[opendtv] Re: 625 video quality is good enough....

  • From: Craig Birkmaier <craig@xxxxxxxxx>
  • To: opendtv@xxxxxxxxxxxxx
  • Date: Wed, 20 Oct 2004 10:37:52 -0400

At 4:45 PM +0100 10/19/04, Alan Roberts wrote:
>Don't teach me to suck eggs, these are exactly the points I've been
>hammering away at since 1987. Except your comment about frequency content.
>You'll find that the current crop of cameras will happily produce content at
>30MHz, I've measured it many times. The limit isn't the camera, it's the
>lens, put a Zeiss prime on an HD camera and you'll easily get 30MHz. If
>you're not seeing anything above 22-24MHz it's either because of filters of
>poor lenses, don't blame the cameras.
>

Yes, I know that you have been one of the objective participants in 
this debate.

;-)

As for frequency content, I agree that the lens is a factor. perhaps 
I did not state my position clearly enough.

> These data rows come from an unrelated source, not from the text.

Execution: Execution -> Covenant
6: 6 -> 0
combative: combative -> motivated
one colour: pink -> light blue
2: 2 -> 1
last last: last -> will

There is no doubt, that under the right conditions you may find real 
picture information in the frequencies all the way out to 30 MHz. The 
problem is the other stuff that you will find above 22-24 MHz.

First, we must take into consideration MTF. Because these cameras are 
NOT oversampling, the MTF at higher frequencies is WAY down. Any real 
detail will be at very low contrast levels. When you view this 
through the noise produced by the camera at these higher frequencies, 
you might be able to perceive some detail on a good display. 
Unfortunately, the consumer will never see this for two reasons.

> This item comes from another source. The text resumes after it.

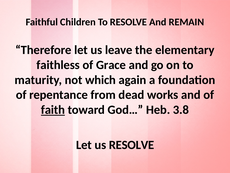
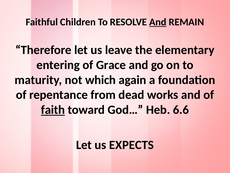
And at (158, 22) underline: none -> present
faithless: faithless -> entering
3.8: 3.8 -> 6.6
us RESOLVE: RESOLVE -> EXPECTS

First, most cameras do use roll-off filters that typically start 
around 22-24 MHz, eliminating any info at frequencies above 25 MHz. 
Sony does this with HD Cam, resampling to 1440 horizontal samples per 
line prior to compression. The major reason they state for this is 
the high levels of noise in the information above 22 MHz.

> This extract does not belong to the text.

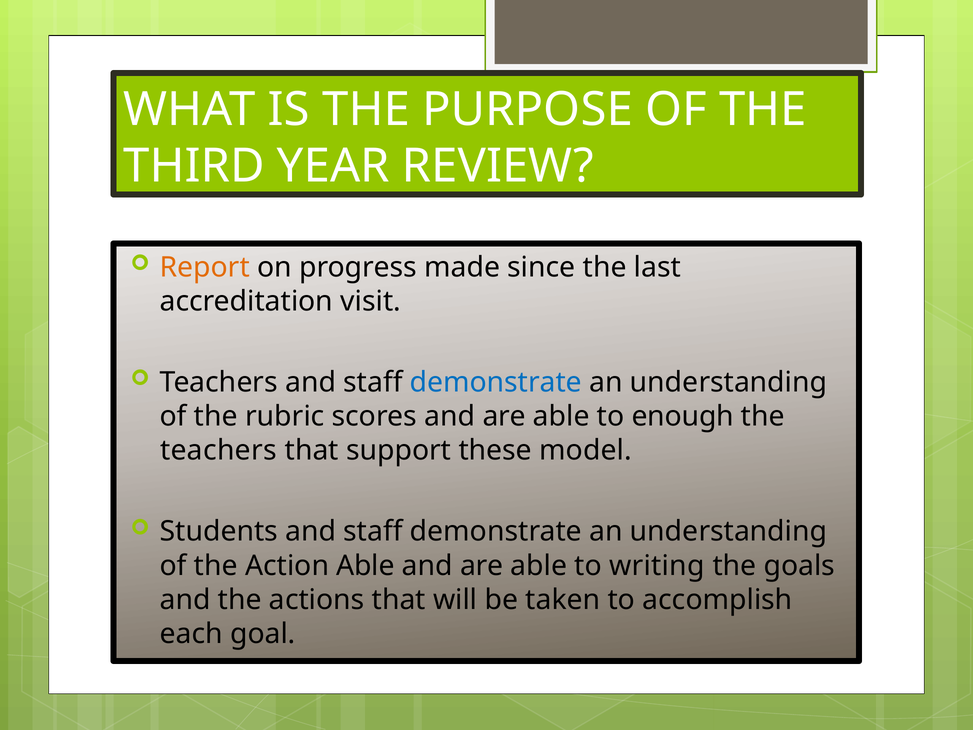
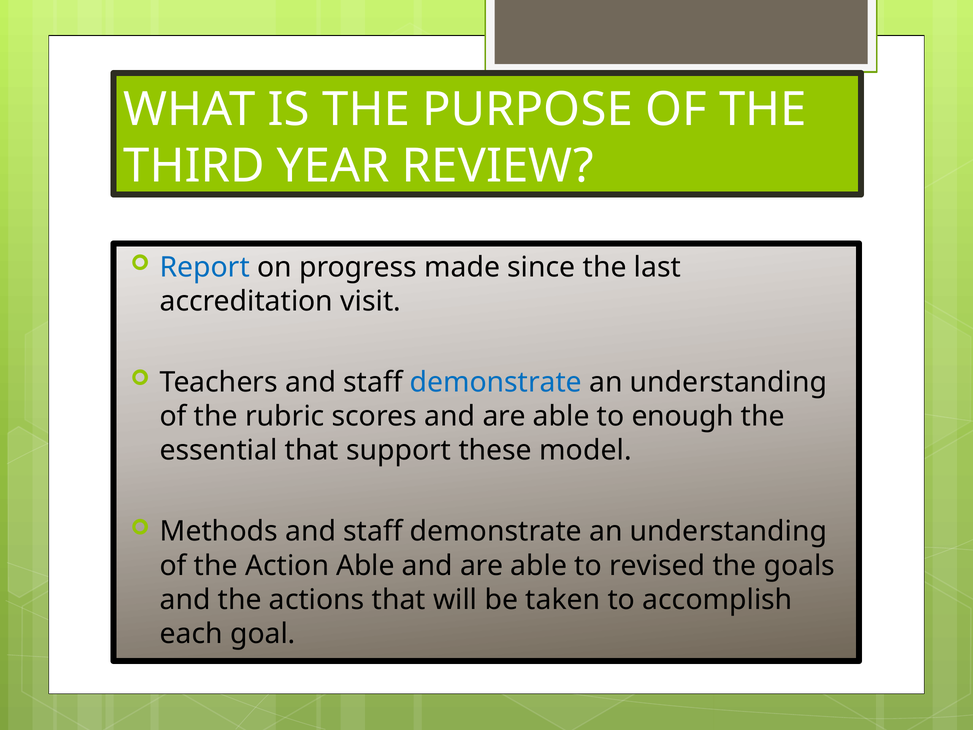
Report colour: orange -> blue
teachers at (218, 450): teachers -> essential
Students: Students -> Methods
writing: writing -> revised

Second, There's no chance that these frequencies are going to make it 
through an MPEG-2 emission encoder, except perhaps in the case where 
the camera is locked down on a test chart. The noise reduction and 
other pre-processing techniques used in current generation encoders 
will in most cases roll off the high frequency detail prior to 
encoding.

Let's talk about high frequency detail in HD when we get real 
oversampling cameras with enough sensitivity to raise the noise floor 
at these frequencies to acceptable levels.